Robert Cassidy spent decades working for the U.S. Government to advance the free trade agenda, accumulating an impressive set of experience and credentials:

"Cassidy was the chief U.S. negotiator on China's 1999 market access agreement with the United States -- the document that was the basis for Congress's extension of permanent normalized trade relations to China, which in turn enabled China to join the World Trade Organization. During the 1990s, Cassidy was the assistant U.S. trade representative for the Asia-Pacific region, and before that he worked in the Treasury Department's international affairs office."

But, as reported in the Washington Post, Cassidy sang a different tune at an Economic Policy Institute (EPI) event in response to the uproar about keeping "Buy American" provisions in the stimulus package. After taking part in crafting certain inner workings of our current global economy, Cassidy is discontent with the results of his labor and the path they have put the United States on.

Cassidy emphasized a crucial point: that the interests of American multinationals are not, in fact, in line with our (the USA's) national interest. Here's how the WaPo broke it down:

"the economic relationship between the United States and China is the linchpin of the global economy -- that is, a central cause of the global economic crisis. China produces and we consume; China takes the proceeds from our consumption and lends it back to us, not so we can produce more -- American multinationals would prefer the Chinese do that -- but so we can take on more debt and continue to consume...

It speaks volumes about the last couple of decades of U.S. trade policy that the man who negotiated many key points of that policy now thinks that they were calculated not to enhance our national interest but, rather, those of U.S. financial and corporate interests.

The debate about the stimulus package before Congress has helped expose the huge rift between our national interest and that of our globalized business sector.
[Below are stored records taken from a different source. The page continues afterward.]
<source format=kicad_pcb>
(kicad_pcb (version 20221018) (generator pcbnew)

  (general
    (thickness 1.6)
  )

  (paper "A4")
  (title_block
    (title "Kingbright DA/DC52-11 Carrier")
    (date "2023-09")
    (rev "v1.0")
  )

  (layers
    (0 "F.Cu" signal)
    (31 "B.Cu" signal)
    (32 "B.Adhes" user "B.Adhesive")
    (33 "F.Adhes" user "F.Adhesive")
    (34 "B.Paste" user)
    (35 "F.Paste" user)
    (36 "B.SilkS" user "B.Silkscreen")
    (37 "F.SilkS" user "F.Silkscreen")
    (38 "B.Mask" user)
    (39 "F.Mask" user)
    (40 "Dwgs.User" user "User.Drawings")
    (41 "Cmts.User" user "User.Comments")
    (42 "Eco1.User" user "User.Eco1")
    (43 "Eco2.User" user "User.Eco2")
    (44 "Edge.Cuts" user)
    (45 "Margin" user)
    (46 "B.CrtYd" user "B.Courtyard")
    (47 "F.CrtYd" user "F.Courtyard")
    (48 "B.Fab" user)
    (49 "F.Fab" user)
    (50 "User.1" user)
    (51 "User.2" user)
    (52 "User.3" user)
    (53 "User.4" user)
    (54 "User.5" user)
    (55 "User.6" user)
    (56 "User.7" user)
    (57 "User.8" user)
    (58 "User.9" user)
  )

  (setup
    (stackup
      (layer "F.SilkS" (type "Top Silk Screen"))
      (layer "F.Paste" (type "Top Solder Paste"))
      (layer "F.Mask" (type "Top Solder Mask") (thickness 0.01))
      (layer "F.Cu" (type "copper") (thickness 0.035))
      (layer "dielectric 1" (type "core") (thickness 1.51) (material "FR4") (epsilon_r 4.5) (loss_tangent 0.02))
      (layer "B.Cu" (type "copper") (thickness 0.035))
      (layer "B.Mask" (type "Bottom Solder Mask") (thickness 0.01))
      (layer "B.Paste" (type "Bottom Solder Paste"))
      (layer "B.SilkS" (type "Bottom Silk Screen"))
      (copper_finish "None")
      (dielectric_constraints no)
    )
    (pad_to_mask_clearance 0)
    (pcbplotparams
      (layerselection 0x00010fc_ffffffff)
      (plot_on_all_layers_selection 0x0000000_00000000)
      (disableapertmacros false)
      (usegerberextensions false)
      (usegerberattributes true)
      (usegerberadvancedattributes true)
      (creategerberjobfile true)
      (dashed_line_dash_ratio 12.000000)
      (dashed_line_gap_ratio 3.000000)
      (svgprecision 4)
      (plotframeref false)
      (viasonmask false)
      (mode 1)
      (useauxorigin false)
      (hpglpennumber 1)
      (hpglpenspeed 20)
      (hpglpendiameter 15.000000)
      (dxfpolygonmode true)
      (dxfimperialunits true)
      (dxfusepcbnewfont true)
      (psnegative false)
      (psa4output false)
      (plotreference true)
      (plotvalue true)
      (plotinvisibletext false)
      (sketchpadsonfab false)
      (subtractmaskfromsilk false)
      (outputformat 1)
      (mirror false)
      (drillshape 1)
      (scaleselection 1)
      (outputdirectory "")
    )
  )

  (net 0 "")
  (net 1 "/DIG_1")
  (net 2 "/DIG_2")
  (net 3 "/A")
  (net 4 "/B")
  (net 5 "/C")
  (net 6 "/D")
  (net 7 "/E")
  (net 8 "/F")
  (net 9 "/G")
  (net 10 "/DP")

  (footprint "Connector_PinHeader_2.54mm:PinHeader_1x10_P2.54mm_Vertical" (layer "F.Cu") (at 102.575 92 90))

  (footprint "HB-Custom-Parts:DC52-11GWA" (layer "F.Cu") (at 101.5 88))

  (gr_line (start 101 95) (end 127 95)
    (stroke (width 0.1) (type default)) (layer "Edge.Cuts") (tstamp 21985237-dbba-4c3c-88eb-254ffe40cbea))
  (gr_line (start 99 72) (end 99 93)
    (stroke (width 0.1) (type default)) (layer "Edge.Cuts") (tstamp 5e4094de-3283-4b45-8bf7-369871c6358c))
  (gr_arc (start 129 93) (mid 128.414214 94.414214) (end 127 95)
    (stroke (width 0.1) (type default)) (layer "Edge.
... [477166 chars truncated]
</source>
Last week, the House Appropriations Committee voted almost unanimously to require the use of U.S.-made steel in the infrastructure projects included in the stimulus, unless the U.S. industry -- which is running at 43 percent of capacity -- was unable to supply it. You might think that American business, beyond the steel industry, would welcome such language, but, in fact, using Americans' tax dollars to stimulate American production looks like the last thing globalized American business wants. A letter opposing "Buy American" provisions in the stimulus has been signed by the U.S. Chamber of Commerce, the Business Roundtable and several other such groups.
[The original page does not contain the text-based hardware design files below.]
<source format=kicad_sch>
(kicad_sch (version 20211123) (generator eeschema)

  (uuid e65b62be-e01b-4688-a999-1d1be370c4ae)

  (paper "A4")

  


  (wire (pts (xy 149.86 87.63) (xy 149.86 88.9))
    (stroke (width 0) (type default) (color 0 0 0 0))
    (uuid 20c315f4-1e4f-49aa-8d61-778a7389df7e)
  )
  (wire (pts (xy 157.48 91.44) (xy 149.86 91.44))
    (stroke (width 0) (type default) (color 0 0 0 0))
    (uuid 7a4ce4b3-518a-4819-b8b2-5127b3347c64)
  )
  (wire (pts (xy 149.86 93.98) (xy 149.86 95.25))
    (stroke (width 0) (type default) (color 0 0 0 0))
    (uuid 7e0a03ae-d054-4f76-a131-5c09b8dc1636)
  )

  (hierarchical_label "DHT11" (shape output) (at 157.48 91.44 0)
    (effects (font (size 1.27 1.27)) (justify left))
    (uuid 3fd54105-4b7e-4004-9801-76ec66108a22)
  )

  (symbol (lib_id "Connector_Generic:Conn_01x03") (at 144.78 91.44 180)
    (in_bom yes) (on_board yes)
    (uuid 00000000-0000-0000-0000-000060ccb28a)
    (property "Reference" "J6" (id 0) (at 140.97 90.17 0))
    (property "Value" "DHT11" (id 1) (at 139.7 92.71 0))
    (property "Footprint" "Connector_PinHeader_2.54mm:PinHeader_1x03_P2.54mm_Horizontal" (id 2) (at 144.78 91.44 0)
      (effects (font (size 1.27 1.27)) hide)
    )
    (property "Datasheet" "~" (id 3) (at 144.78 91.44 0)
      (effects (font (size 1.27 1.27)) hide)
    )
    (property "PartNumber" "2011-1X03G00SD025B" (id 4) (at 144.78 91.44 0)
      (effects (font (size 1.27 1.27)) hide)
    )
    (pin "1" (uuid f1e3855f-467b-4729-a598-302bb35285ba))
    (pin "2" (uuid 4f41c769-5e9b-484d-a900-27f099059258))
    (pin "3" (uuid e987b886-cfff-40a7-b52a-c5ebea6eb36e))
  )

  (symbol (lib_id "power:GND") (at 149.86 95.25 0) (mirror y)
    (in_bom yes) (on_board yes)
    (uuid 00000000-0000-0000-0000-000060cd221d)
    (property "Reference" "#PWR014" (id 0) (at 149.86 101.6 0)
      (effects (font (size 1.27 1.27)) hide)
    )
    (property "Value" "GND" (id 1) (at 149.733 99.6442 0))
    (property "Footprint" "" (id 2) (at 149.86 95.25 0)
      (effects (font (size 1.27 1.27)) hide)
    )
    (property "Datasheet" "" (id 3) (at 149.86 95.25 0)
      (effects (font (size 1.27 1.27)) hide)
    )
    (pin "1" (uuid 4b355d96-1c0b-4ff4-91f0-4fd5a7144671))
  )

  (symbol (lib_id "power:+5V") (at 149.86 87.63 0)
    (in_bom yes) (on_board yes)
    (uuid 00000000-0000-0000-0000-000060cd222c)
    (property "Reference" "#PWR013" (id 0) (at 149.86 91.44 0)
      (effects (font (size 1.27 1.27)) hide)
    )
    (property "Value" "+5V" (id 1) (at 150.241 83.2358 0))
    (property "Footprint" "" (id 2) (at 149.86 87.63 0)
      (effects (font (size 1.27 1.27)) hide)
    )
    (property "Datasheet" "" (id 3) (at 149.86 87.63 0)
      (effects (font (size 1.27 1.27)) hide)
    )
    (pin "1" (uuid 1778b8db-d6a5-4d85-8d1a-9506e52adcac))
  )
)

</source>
It was bad enough when our banks and corporations decided to take their funds out of American manufacturing to promote low-wage production in China. Now they want to direct the tax dollars behind the stimulus program to the same end.

The only mystery here is why the Chamber and the Roundtable aren't compelled to register as foreign lobbyists. Of all the terms we could use to describe them, "American" certainly does not spring to mind."

This confusing allegiance (and harsh reality) is at the root of our troubles. And it begs a serious question, not only for citizens of the United States but of all countries: If our Chamber of Commerce, Business Roundtable, and trade representatives aren't representing the national interest, who is?